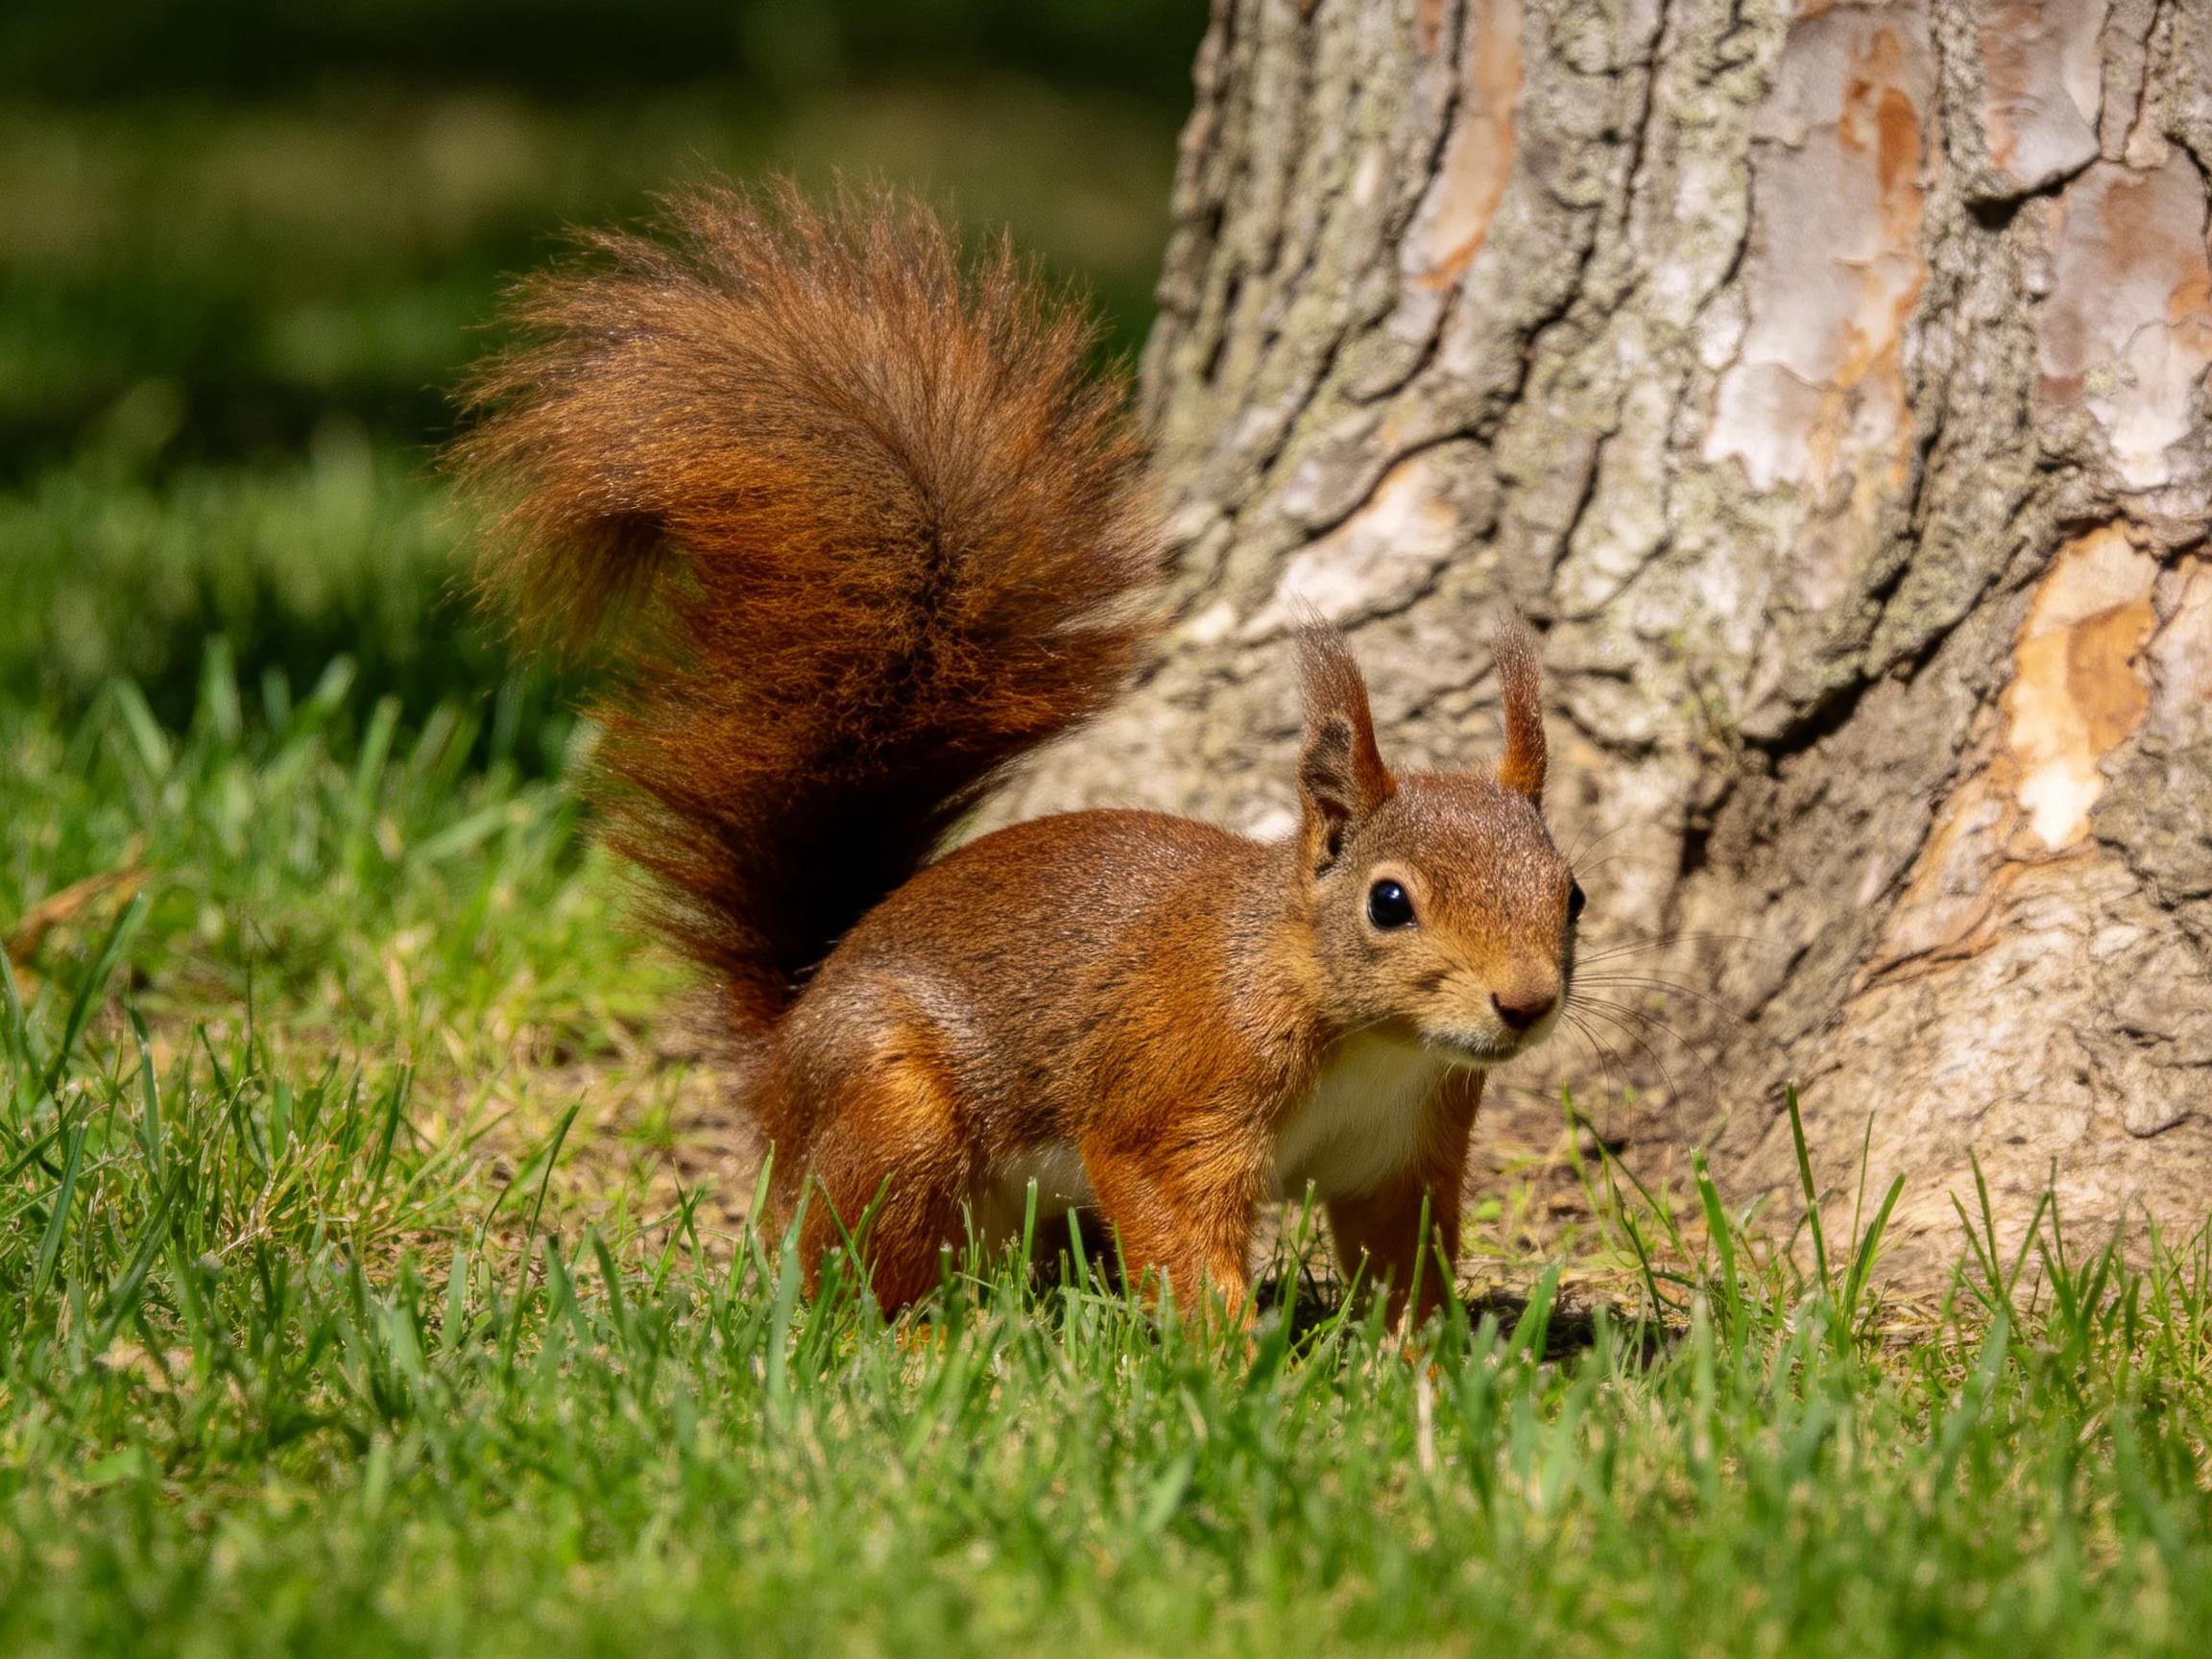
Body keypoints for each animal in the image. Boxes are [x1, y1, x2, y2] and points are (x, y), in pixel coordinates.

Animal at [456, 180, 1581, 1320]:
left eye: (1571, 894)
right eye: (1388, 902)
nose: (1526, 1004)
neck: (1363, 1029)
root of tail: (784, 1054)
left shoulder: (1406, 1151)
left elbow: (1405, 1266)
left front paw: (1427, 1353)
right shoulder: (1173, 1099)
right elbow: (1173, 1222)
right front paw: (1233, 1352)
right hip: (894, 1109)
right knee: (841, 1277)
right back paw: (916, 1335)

* * *

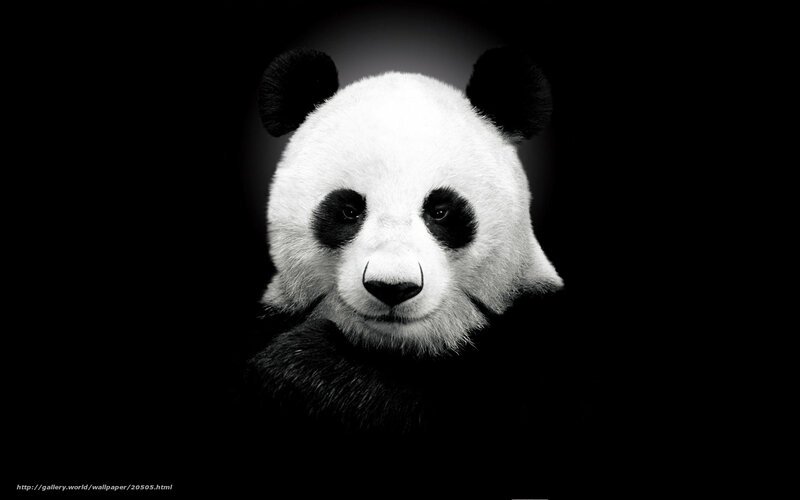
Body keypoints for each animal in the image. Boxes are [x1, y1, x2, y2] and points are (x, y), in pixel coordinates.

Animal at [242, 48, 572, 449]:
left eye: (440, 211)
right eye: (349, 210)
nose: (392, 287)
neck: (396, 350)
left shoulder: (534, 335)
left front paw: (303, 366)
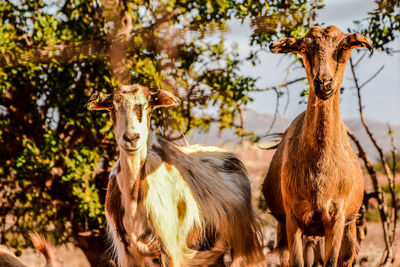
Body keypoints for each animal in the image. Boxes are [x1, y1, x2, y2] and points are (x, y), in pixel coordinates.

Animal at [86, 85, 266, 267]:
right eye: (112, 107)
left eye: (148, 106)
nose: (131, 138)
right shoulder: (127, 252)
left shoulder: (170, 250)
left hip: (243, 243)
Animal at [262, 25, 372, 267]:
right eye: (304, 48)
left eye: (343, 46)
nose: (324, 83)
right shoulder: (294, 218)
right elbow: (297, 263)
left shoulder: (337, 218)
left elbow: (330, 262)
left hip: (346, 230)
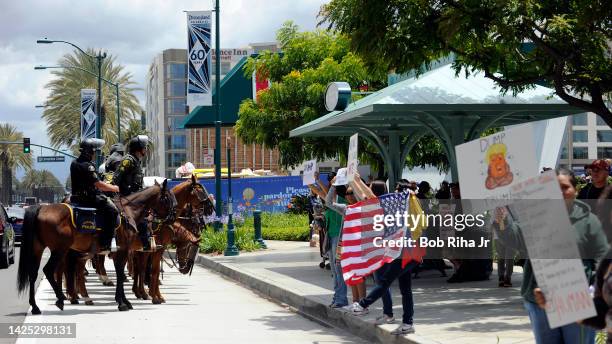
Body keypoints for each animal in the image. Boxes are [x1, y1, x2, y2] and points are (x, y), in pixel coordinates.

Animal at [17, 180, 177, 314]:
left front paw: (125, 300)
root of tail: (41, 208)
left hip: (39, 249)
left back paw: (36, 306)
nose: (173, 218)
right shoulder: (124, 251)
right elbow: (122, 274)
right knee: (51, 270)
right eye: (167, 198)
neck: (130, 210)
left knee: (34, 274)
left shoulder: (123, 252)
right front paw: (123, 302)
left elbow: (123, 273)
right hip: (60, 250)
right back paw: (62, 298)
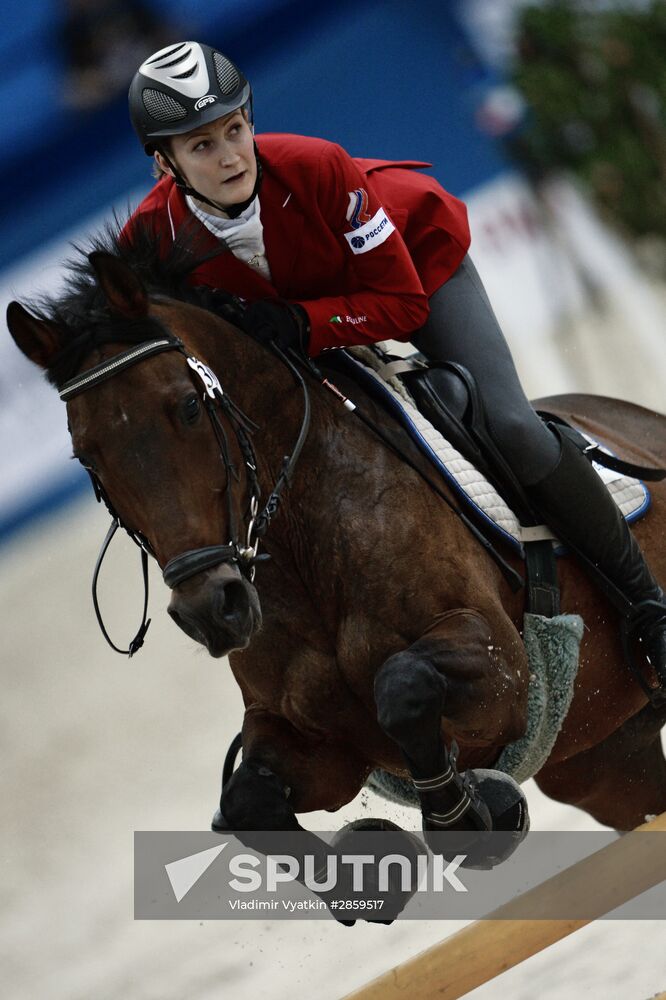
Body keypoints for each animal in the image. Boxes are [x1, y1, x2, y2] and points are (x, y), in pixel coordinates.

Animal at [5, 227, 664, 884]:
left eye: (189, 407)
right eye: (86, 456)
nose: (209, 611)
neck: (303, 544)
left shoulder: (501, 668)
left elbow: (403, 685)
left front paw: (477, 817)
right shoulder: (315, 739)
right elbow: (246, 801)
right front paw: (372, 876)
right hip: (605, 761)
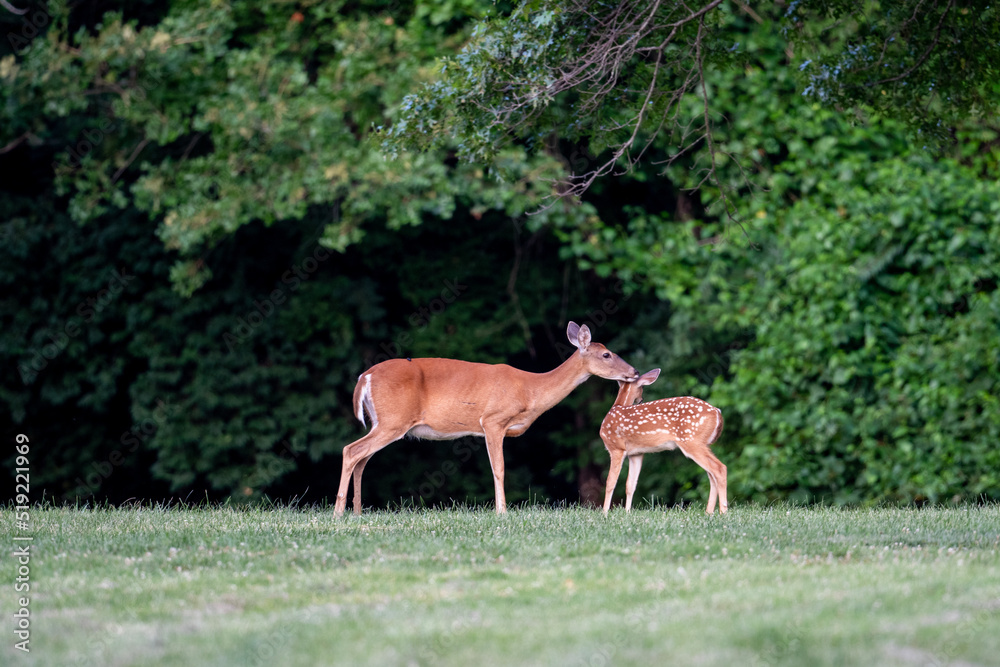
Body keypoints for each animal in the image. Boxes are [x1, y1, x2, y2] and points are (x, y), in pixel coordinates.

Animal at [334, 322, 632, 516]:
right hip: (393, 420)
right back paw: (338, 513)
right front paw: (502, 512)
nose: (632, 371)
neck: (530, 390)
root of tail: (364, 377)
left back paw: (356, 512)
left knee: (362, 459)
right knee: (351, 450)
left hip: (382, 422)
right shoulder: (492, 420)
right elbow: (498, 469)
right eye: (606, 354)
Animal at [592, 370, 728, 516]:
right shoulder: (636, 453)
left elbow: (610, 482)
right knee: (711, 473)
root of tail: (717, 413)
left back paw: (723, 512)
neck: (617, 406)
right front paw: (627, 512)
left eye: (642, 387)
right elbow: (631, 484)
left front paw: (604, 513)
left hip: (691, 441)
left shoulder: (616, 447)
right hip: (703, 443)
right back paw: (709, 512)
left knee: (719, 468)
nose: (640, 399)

Your task: Please reproduce the lines from the line with "right elbow: (498, 469)" to the line with "nose: (640, 399)", both ends included, exactly as they appear above.

Task output:
right elbow: (498, 469)
right eye: (606, 354)
Animal at [592, 370, 728, 516]:
right shoulder: (636, 453)
left elbow: (610, 482)
right knee: (711, 473)
root of tail: (717, 413)
left back paw: (723, 512)
neck: (617, 406)
right front paw: (627, 512)
left eye: (642, 387)
right elbow: (631, 484)
left front paw: (604, 513)
left hip: (691, 441)
left shoulder: (616, 447)
right hip: (703, 443)
right back paw: (709, 512)
left knee: (719, 468)
nose: (640, 399)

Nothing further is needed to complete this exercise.